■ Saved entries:
------------
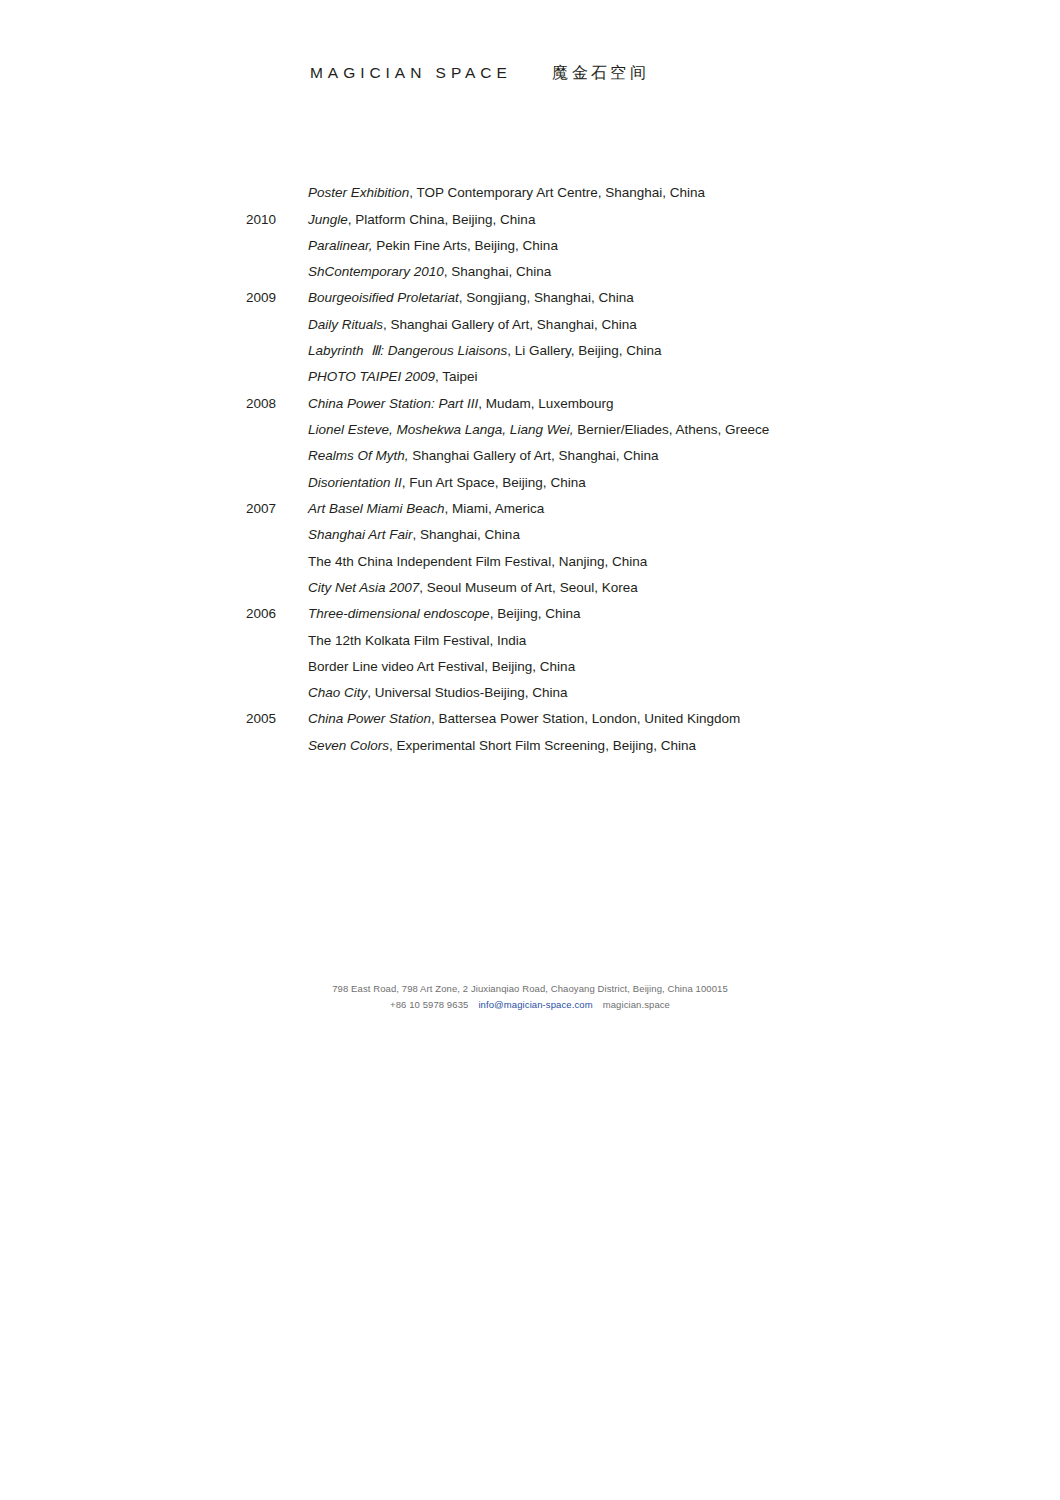MAGICIAN SPACE 魔金石空间
| | Poster Exhibition , TOP Contemporary Art Centre, Shanghai, China |
| 2010 | Jungle , Platform China, Beijing, China |
| | Paralinear, Pekin Fine Arts, Beijing, China |
| | ShContemporary 2010 , Shanghai, China |
| 2009 | Bourgeoisified Proletariat , Songjiang, Shanghai, China |
| | Daily Rituals , Shanghai Gallery of Art, Shanghai, China |
| | Labyrinth Ⅲ : Dangerous Liaisons , Li Gallery, Beijing, China |
| | PHOTO TAIPEI 2009 , Taipei |
| 2008 | China Power Station: Part III , Mudam, Luxembourg |
| | Lionel Esteve, Moshekwa Langa, Liang Wei, Bernier/Eliades, Athens, Greece |
| | Realms Of Myth, Shanghai Gallery of Art, Shanghai, China |
| | Disorientation II , Fun Art Space, Beijing, China |
| 2007 | Art Basel Miami Beach , Miami, America |
| | Shanghai Art Fair , Shanghai, China |
| | The 4th China Independent Film Festival, Nanjing, China |
| | City Net Asia 2007 , Seoul Museum of Art, Seoul, Korea |
| 2006 | Three-dimensional endoscope , Beijing, China |
| | The 12th Kolkata Film Festival, India |
| | Border Line video Art Festival, Beijing, China |
| | Chao City , Universal Studios-Beijing, China |
| 2005 | China Power Station , Battersea Power Station, London, United Kingdom |
| | Seven Colors , Experimental Short Film Screening, Beijing, China |
798 East Road, 798 Art Zone, 2 Jiuxianqiao Road, Chaoyang District, Beijing, China 100015
+86 10 5978 9635 info@magician-space.com magician.space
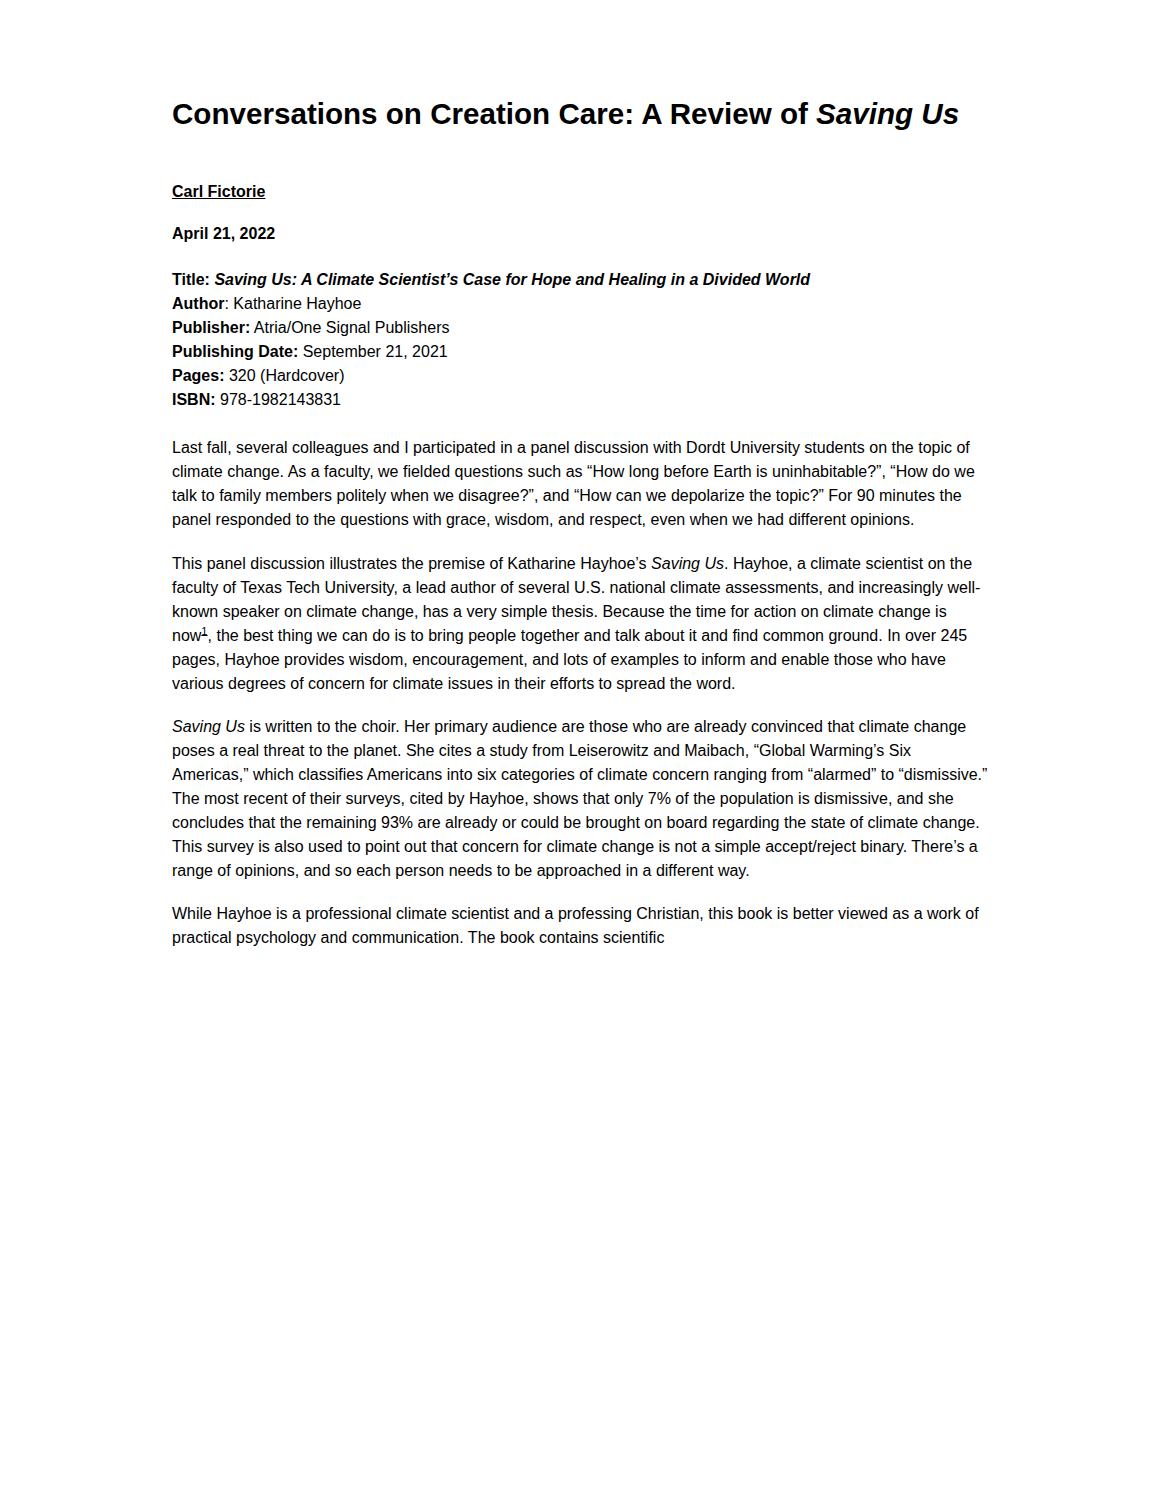Conversations on Creation Care: A Review of Saving Us
Carl Fictorie
April 21, 2022
Title: Saving Us: A Climate Scientist’s Case for Hope and Healing in a Divided World
Author: Katharine Hayhoe
Publisher: Atria/One Signal Publishers
Publishing Date: September 21, 2021
Pages: 320 (Hardcover)
ISBN: 978-1982143831
Last fall, several colleagues and I participated in a panel discussion with Dordt University students on the topic of climate change. As a faculty, we fielded questions such as “How long before Earth is uninhabitable?”, “How do we talk to family members politely when we disagree?”, and “How can we depolarize the topic?” For 90 minutes the panel responded to the questions with grace, wisdom, and respect, even when we had different opinions.
This panel discussion illustrates the premise of Katharine Hayhoe’s Saving Us. Hayhoe, a climate scientist on the faculty of Texas Tech University, a lead author of several U.S. national climate assessments, and increasingly well-known speaker on climate change, has a very simple thesis. Because the time for action on climate change is now1, the best thing we can do is to bring people together and talk about it and find common ground. In over 245 pages, Hayhoe provides wisdom, encouragement, and lots of examples to inform and enable those who have various degrees of concern for climate issues in their efforts to spread the word.
Saving Us is written to the choir. Her primary audience are those who are already convinced that climate change poses a real threat to the planet. She cites a study from Leiserowitz and Maibach, “Global Warming’s Six Americas,” which classifies Americans into six categories of climate concern ranging from “alarmed” to “dismissive.” The most recent of their surveys, cited by Hayhoe, shows that only 7% of the population is dismissive, and she concludes that the remaining 93% are already or could be brought on board regarding the state of climate change. This survey is also used to point out that concern for climate change is not a simple accept/reject binary. There’s a range of opinions, and so each person needs to be approached in a different way.
While Hayhoe is a professional climate scientist and a professing Christian, this book is better viewed as a work of practical psychology and communication. The book contains scientific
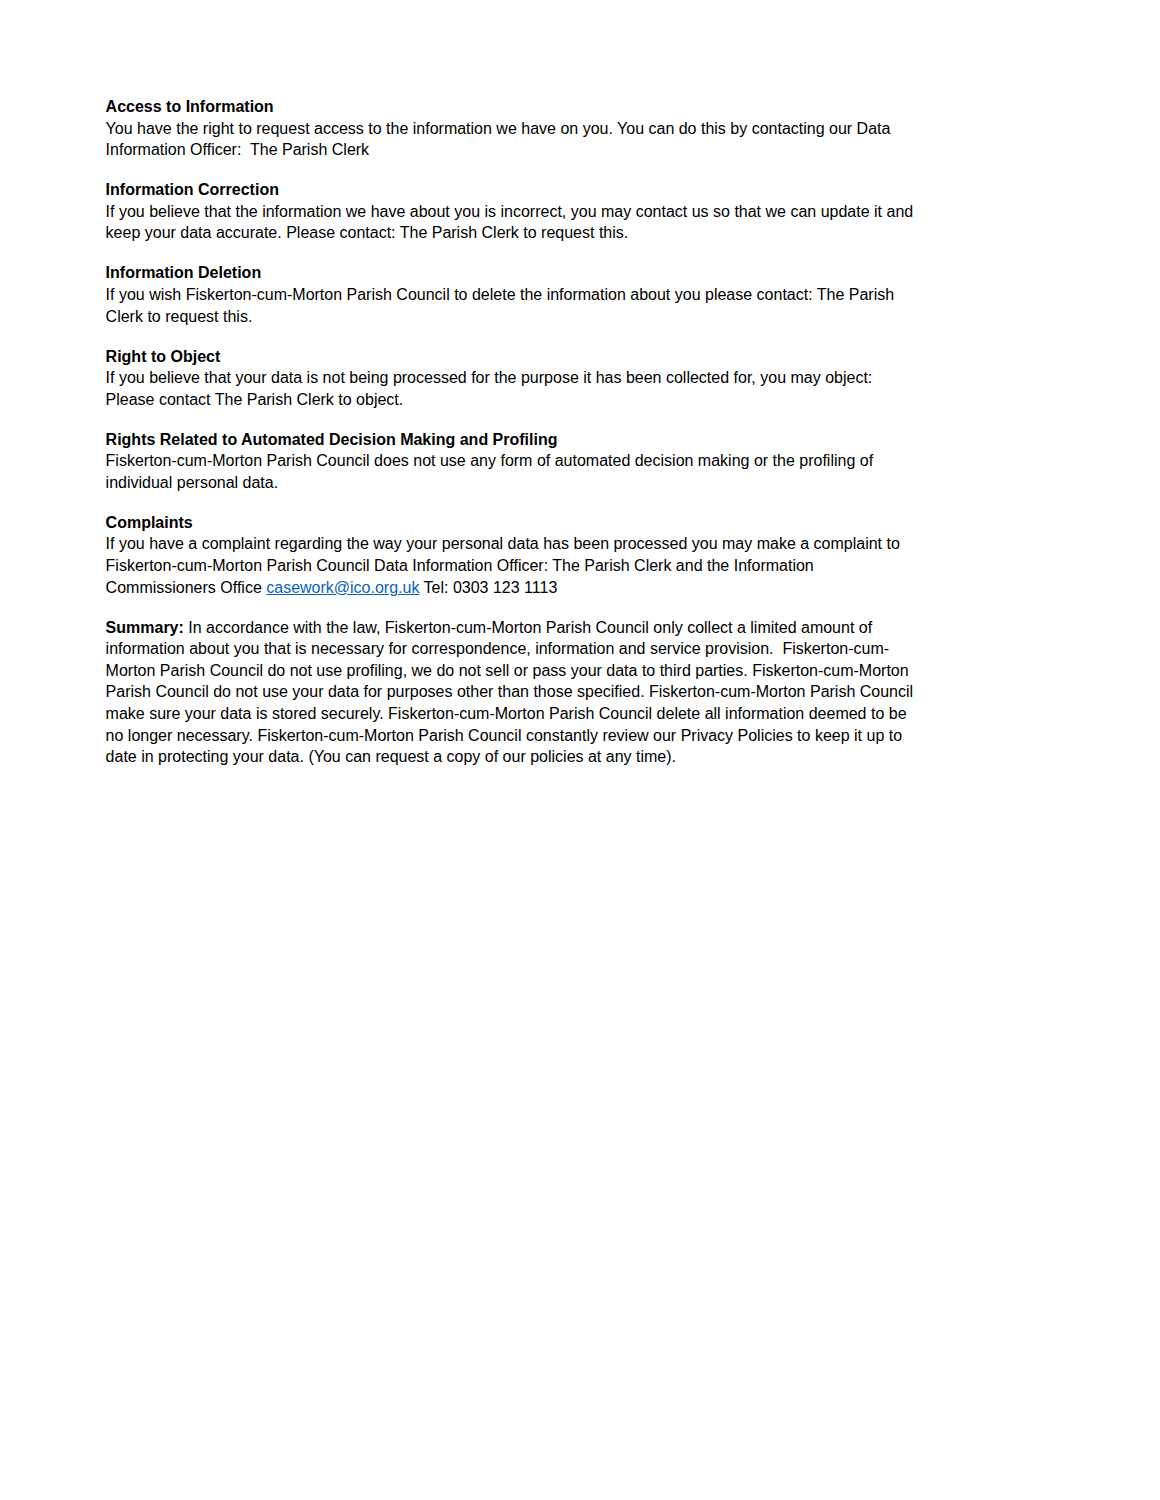Access to Information
You have the right to request access to the information we have on you. You can do this by contacting our Data Information Officer: The Parish Clerk
Information Correction
If you believe that the information we have about you is incorrect, you may contact us so that we can update it and keep your data accurate. Please contact: The Parish Clerk to request this.
Information Deletion
If you wish Fiskerton-cum-Morton Parish Council to delete the information about you please contact: The Parish Clerk to request this.
Right to Object
If you believe that your data is not being processed for the purpose it has been collected for, you may object: Please contact The Parish Clerk to object.
Rights Related to Automated Decision Making and Profiling
Fiskerton-cum-Morton Parish Council does not use any form of automated decision making or the profiling of individual personal data.
Complaints
If you have a complaint regarding the way your personal data has been processed you may make a complaint to Fiskerton-cum-Morton Parish Council Data Information Officer: The Parish Clerk and the Information Commissioners Office casework@ico.org.uk Tel: 0303 123 1113
Summary: In accordance with the law, Fiskerton-cum-Morton Parish Council only collect a limited amount of information about you that is necessary for correspondence, information and service provision. Fiskerton-cum-Morton Parish Council do not use profiling, we do not sell or pass your data to third parties. Fiskerton-cum-Morton Parish Council do not use your data for purposes other than those specified. Fiskerton-cum-Morton Parish Council make sure your data is stored securely. Fiskerton-cum-Morton Parish Council delete all information deemed to be no longer necessary. Fiskerton-cum-Morton Parish Council constantly review our Privacy Policies to keep it up to date in protecting your data. (You can request a copy of our policies at any time).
------------
Take the lines above from the one containing "If you believe that the" to the one containing "If you have" and retype them exactly, both ends included, with nothing added.

■ Task answer:
If you believe that the information we have about you is incorrect, you may contact us so that we can update it and keep your data accurate. Please contact: The Parish Clerk to request this.
Information Deletion
If you wish Fiskerton-cum-Morton Parish Council to delete the information about you please contact: The Parish Clerk to request this.
Right to Object
If you believe that your data is not being processed for the purpose it has been collected for, you may object: Please contact The Parish Clerk to object.
Rights Related to Automated Decision Making and Profiling
Fiskerton-cum-Morton Parish Council does not use any form of automated decision making or the profiling of individual personal data.
Complaints
If you have a complaint regarding the way your personal data has been processed you may make a complaint to Fiskerton-cum-Morton Parish Council Data Information Officer: The Parish Clerk and the Information Commissioners Office casework@ico.org.uk Tel: 0303 123 1113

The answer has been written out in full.